Circuit design data:
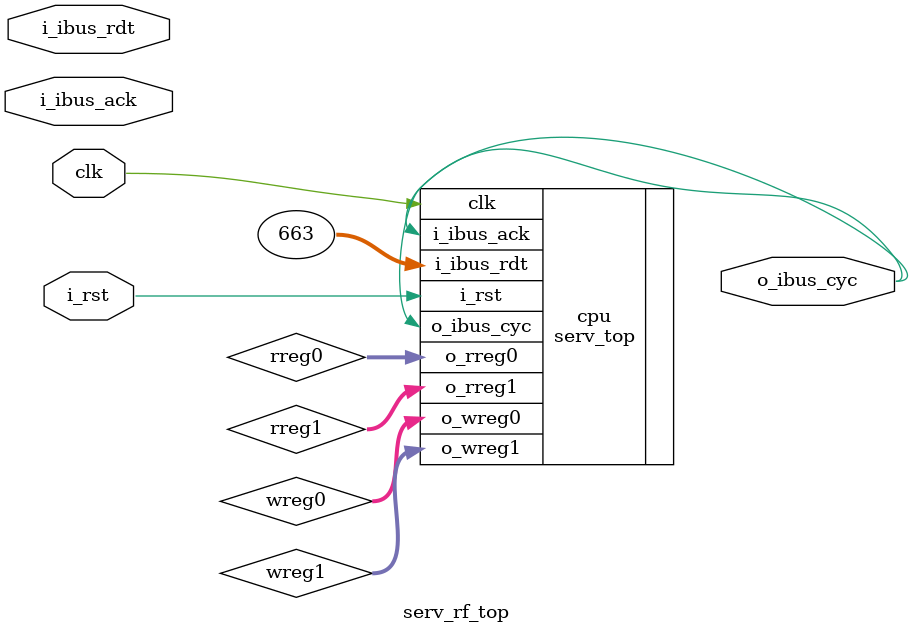
<source format=v>

`default_nettype none

module serv_rf_top
  (
   input wire         clk,
   input wire         i_rst,
   output wire         o_ibus_cyc,
   input wire [31:0]  i_ibus_rdt,
   input wire         i_ibus_ack);
   

   wire [4+1:0] wreg0;
   wire [4+1:0] wreg1;
   wire [4+1:0] rreg0;
   wire [4+1:0] rreg1;

   serv_top
   cpu
     (
      .clk      (clk),
      .i_rst    (i_rst),
      .o_wreg0     (wreg0),
      .o_wreg1     (wreg1),
      .o_rreg0     (rreg0),
      .o_rreg1     (rreg1),

      .o_ibus_cyc   (o_ibus_cyc),
      .i_ibus_rdt   (32'h00000297/*i_ibus_rdt*/),
      .i_ibus_ack   (o_ibus_cyc));

endmodule
`default_nettype wire

</source>
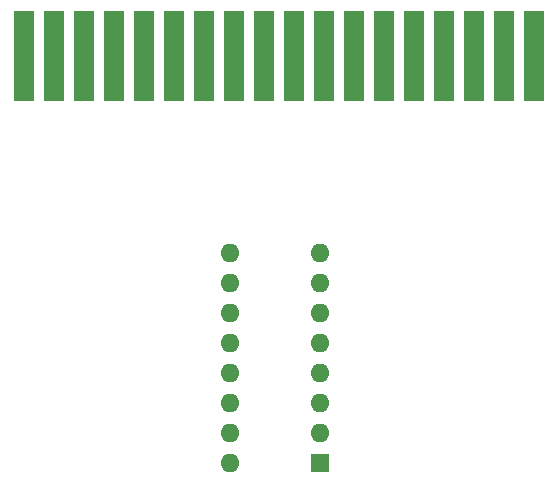
<source format=gbr>
%TF.GenerationSoftware,KiCad,Pcbnew,8.0.8*%
%TF.CreationDate,2025-03-09T11:33:26+01:00*%
%TF.ProjectId,HP 10529A reference card,48502031-3035-4323-9941-207265666572,rev?*%
%TF.SameCoordinates,Original*%
%TF.FileFunction,Soldermask,Top*%
%TF.FilePolarity,Negative*%
%FSLAX46Y46*%
G04 Gerber Fmt 4.6, Leading zero omitted, Abs format (unit mm)*
G04 Created by KiCad (PCBNEW 8.0.8) date 2025-03-09 11:33:26*
%MOMM*%
%LPD*%
G01*
G04 APERTURE LIST*
%ADD10R,1.780000X7.620000*%
%ADD11R,1.600000X1.600000*%
%ADD12O,1.600000X1.600000*%
G04 APERTURE END LIST*
D10*
%TO.C,REF\u002A\u002A*%
X158850000Y-30040000D03*
X161390000Y-30040000D03*
X163930000Y-30040000D03*
X166470000Y-30040000D03*
X169010000Y-30040000D03*
X171550000Y-30040000D03*
X174090000Y-30040000D03*
X176630000Y-30040000D03*
X179170000Y-30040000D03*
X181710000Y-30040000D03*
X184250000Y-30040000D03*
X186790000Y-30040000D03*
X189330000Y-30040000D03*
X191870000Y-30040000D03*
X194410000Y-30040000D03*
X196950000Y-30040000D03*
X199490000Y-30040000D03*
X202030000Y-30040000D03*
%TD*%
D11*
%TO.C,REF\u002A\u002A*%
X183900000Y-64490000D03*
D12*
X183900000Y-61950000D03*
X183900000Y-59410000D03*
X183900000Y-56870000D03*
X183900000Y-54330000D03*
X183900000Y-51790000D03*
X183900000Y-49250000D03*
X183900000Y-46710000D03*
X176280000Y-46710000D03*
X176280000Y-49250000D03*
X176280000Y-51790000D03*
X176280000Y-54330000D03*
X176280000Y-56870000D03*
X176280000Y-59410000D03*
X176280000Y-61950000D03*
X176280000Y-64490000D03*
%TD*%
M02*

</source>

WHAT IS NEEDED:
Return all of the entries word for word, but omit the pictures.

TASK RESPONSE:
<source format=v>

`default_nettype none

module serv_rf_top
  (
   input wire         clk,
   input wire         i_rst,
   output wire         o_ibus_cyc,
   input wire [31:0]  i_ibus_rdt,
   input wire         i_ibus_ack);
   

   wire [4+1:0] wreg0;
   wire [4+1:0] wreg1;
   wire [4+1:0] rreg0;
   wire [4+1:0] rreg1;

   serv_top
   cpu
     (
      .clk      (clk),
      .i_rst    (i_rst),
      .o_wreg0     (wreg0),
      .o_wreg1     (wreg1),
      .o_rreg0     (rreg0),
      .o_rreg1     (rreg1),

      .o_ibus_cyc   (o_ibus_cyc),
      .i_ibus_rdt   (32'h00000297/*i_ibus_rdt*/),
      .i_ibus_ack   (o_ibus_cyc));

endmodule
`default_nettype wire

</source>
<source format=gbr>
%TF.GenerationSoftware,KiCad,Pcbnew,8.0.8*%
%TF.CreationDate,2025-03-09T11:33:26+01:00*%
%TF.ProjectId,HP 10529A reference card,48502031-3035-4323-9941-207265666572,rev?*%
%TF.SameCoordinates,Original*%
%TF.FileFunction,Soldermask,Top*%
%TF.FilePolarity,Negative*%
%FSLAX46Y46*%
G04 Gerber Fmt 4.6, Leading zero omitted, Abs format (unit mm)*
G04 Created by KiCad (PCBNEW 8.0.8) date 2025-03-09 11:33:26*
%MOMM*%
%LPD*%
G01*
G04 APERTURE LIST*
%ADD10R,1.780000X7.620000*%
%ADD11R,1.600000X1.600000*%
%ADD12O,1.600000X1.600000*%
G04 APERTURE END LIST*
D10*
%TO.C,REF\u002A\u002A*%
X158850000Y-30040000D03*
X161390000Y-30040000D03*
X163930000Y-30040000D03*
X166470000Y-30040000D03*
X169010000Y-30040000D03*
X171550000Y-30040000D03*
X174090000Y-30040000D03*
X176630000Y-30040000D03*
X179170000Y-30040000D03*
X181710000Y-30040000D03*
X184250000Y-30040000D03*
X186790000Y-30040000D03*
X189330000Y-30040000D03*
X191870000Y-30040000D03*
X194410000Y-30040000D03*
X196950000Y-30040000D03*
X199490000Y-30040000D03*
X202030000Y-30040000D03*
%TD*%
D11*
%TO.C,REF\u002A\u002A*%
X183900000Y-64490000D03*
D12*
X183900000Y-61950000D03*
X183900000Y-59410000D03*
X183900000Y-56870000D03*
X183900000Y-54330000D03*
X183900000Y-51790000D03*
X183900000Y-49250000D03*
X183900000Y-46710000D03*
X176280000Y-46710000D03*
X176280000Y-49250000D03*
X176280000Y-51790000D03*
X176280000Y-54330000D03*
X176280000Y-56870000D03*
X176280000Y-59410000D03*
X176280000Y-61950000D03*
X176280000Y-64490000D03*
%TD*%
M02*

</source>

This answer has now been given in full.